--- THE DATA ---

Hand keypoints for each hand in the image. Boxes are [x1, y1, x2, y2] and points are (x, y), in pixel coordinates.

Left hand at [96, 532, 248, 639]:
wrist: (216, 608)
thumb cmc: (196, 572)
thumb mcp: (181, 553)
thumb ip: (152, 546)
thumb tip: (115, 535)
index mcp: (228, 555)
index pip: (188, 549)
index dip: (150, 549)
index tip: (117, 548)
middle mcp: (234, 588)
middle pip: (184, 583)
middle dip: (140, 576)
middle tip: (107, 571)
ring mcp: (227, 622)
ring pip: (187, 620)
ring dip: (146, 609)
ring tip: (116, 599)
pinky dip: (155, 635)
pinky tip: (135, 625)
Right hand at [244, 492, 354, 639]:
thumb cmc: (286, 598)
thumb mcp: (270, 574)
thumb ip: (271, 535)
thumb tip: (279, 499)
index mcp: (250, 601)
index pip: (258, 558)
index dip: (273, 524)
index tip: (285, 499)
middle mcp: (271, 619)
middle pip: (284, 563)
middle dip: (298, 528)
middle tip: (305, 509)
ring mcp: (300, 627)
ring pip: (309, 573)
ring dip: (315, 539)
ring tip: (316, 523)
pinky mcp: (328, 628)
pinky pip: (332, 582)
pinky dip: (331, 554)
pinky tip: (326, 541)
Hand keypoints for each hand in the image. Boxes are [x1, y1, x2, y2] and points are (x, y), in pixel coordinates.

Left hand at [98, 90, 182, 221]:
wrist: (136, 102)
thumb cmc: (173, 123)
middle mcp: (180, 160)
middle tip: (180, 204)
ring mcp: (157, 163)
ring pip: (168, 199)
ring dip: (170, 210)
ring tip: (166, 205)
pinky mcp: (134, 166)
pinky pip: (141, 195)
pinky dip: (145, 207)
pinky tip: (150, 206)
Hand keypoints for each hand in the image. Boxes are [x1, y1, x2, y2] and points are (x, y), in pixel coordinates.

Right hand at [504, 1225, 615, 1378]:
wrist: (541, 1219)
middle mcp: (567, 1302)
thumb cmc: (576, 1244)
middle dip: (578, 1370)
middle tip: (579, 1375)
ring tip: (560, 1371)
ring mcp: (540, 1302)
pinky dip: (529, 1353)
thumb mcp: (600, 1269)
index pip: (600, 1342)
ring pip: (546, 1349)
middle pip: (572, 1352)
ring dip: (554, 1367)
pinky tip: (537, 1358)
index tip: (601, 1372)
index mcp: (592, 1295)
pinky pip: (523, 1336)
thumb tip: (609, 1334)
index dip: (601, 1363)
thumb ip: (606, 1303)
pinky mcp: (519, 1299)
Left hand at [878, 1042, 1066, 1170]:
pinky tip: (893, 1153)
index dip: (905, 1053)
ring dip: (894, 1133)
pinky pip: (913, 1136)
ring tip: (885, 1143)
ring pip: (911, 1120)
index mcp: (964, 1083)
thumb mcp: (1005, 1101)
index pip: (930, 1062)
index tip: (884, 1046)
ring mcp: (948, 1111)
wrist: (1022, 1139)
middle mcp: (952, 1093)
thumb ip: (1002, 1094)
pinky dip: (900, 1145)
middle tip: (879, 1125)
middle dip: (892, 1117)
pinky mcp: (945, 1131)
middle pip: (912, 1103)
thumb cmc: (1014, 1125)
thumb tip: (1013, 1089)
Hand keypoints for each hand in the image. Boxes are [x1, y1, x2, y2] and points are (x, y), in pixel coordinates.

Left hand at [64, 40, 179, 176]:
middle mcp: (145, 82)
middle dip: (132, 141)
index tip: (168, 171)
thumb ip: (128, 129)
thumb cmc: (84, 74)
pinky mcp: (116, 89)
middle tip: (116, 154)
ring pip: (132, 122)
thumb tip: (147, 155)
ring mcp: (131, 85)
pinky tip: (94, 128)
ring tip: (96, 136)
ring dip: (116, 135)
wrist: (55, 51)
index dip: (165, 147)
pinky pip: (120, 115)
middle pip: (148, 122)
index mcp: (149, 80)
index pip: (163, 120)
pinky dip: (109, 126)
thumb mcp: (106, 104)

---

INSTRUCTIONS FOR THE TASK:
Exact copy required. Repeat the material above in full.

FINISHED TASK:
Hand keypoints for each hand in the image. Boxes are [x1, y1, x2, y2] and points are (x, y), in pixel coordinates.

Left hand at [96, 532, 248, 639]:
wrist: (216, 608)
thumb cmc: (196, 572)
thumb mcp: (181, 553)
thumb ip: (152, 546)
thumb tip: (115, 535)
index mcp: (228, 555)
index pip: (188, 549)
index dip: (150, 549)
index tip: (117, 548)
middle mcp: (234, 588)
middle pip: (184, 583)
middle dip: (140, 576)
middle tip: (107, 571)
ring mcp: (227, 622)
ring pip: (187, 620)
ring dip: (146, 609)
ring tip: (116, 599)
pinky dip: (155, 635)
pinky tip: (135, 625)
Right hand at [244, 492, 354, 639]:
thumb cmc: (286, 598)
thumb mcp: (270, 574)
thumb ip: (271, 535)
thumb tip: (279, 499)
index mcp: (250, 601)
index pip: (258, 558)
index dip: (273, 524)
index tip: (285, 499)
middle mcp: (271, 619)
middle pip: (284, 563)
middle dip: (298, 528)
middle tip: (305, 509)
ring mcp: (300, 627)
ring pip: (309, 573)
ring dip: (315, 539)
ring tip: (316, 523)
pinky mcp: (328, 628)
pinky pip: (332, 582)
pinky dip: (331, 554)
pinky tip: (326, 541)
Hand keypoints for each hand in the image. Boxes are [x1, y1, x2, y2] and points are (x, y), in pixel coordinates.

Left hand at [98, 90, 182, 221]:
wrist: (136, 102)
thumb cmc: (173, 123)
middle mcp: (180, 160)
middle tip: (180, 204)
ring mcp: (157, 163)
ring pip: (168, 199)
ring dip: (170, 210)
ring tip: (166, 205)
pinky mcp: (134, 166)
pinky pip: (141, 195)
pinky dip: (145, 207)
pinky tip: (150, 206)
Hand keypoints for each hand in the image. Boxes are [x1, y1, x2, y2] and points are (x, y), in pixel coordinates.

Right hand at [504, 1225, 615, 1378]:
wrist: (541, 1219)
middle mcp: (567, 1302)
thumb cmc: (576, 1244)
middle dip: (578, 1370)
middle tip: (579, 1375)
ring tip: (560, 1371)
ring mcp: (540, 1302)
pinky dip: (529, 1353)
thumb mcp: (600, 1269)
index pip: (600, 1342)
ring pip: (546, 1349)
middle pip: (572, 1352)
ring dip: (554, 1367)
pinky tip: (537, 1358)
index tip: (601, 1372)
index mcp: (592, 1295)
pinky pip: (523, 1336)
thumb tip: (609, 1334)
index dip: (601, 1363)
thumb ip: (606, 1303)
pinky mcp: (519, 1299)
Left hand at [878, 1042, 1066, 1170]:
pinky tip: (893, 1153)
index dip: (905, 1053)
ring dip: (894, 1133)
pinky pip: (913, 1136)
ring tip: (885, 1143)
ring pip: (911, 1120)
index mcp: (964, 1083)
thumb mcp: (1005, 1101)
index pip: (930, 1062)
index tip: (884, 1046)
ring mcp: (948, 1111)
wrist: (1022, 1139)
middle mcp: (952, 1093)
thumb ip: (1002, 1094)
pinky dip: (900, 1145)
middle tip: (879, 1125)
middle dip: (892, 1117)
pinky mcp: (945, 1131)
middle pip: (912, 1103)
thumb cmc: (1014, 1125)
thumb tip: (1013, 1089)
Hand keypoints for each hand in the image. Boxes are [x1, y1, x2, y2] and points are (x, y), in pixel coordinates.

Left hand at [64, 40, 179, 176]:
middle mcp: (145, 82)
middle dip: (132, 141)
index tip: (168, 171)
thumb ip: (128, 129)
thumb cmc: (84, 74)
pinky mcp: (116, 89)
middle tip: (116, 154)
ring pip: (132, 122)
thumb tip: (147, 155)
ring mcp: (131, 85)
pinky tip: (94, 128)
ring tip: (96, 136)
ring dip: (116, 135)
wrist: (55, 51)
index dip: (165, 147)
pinky pip: (120, 115)
middle pip: (148, 122)
index mcp: (149, 80)
index pip: (163, 120)
pinky dip: (109, 126)
thumb mcp: (106, 104)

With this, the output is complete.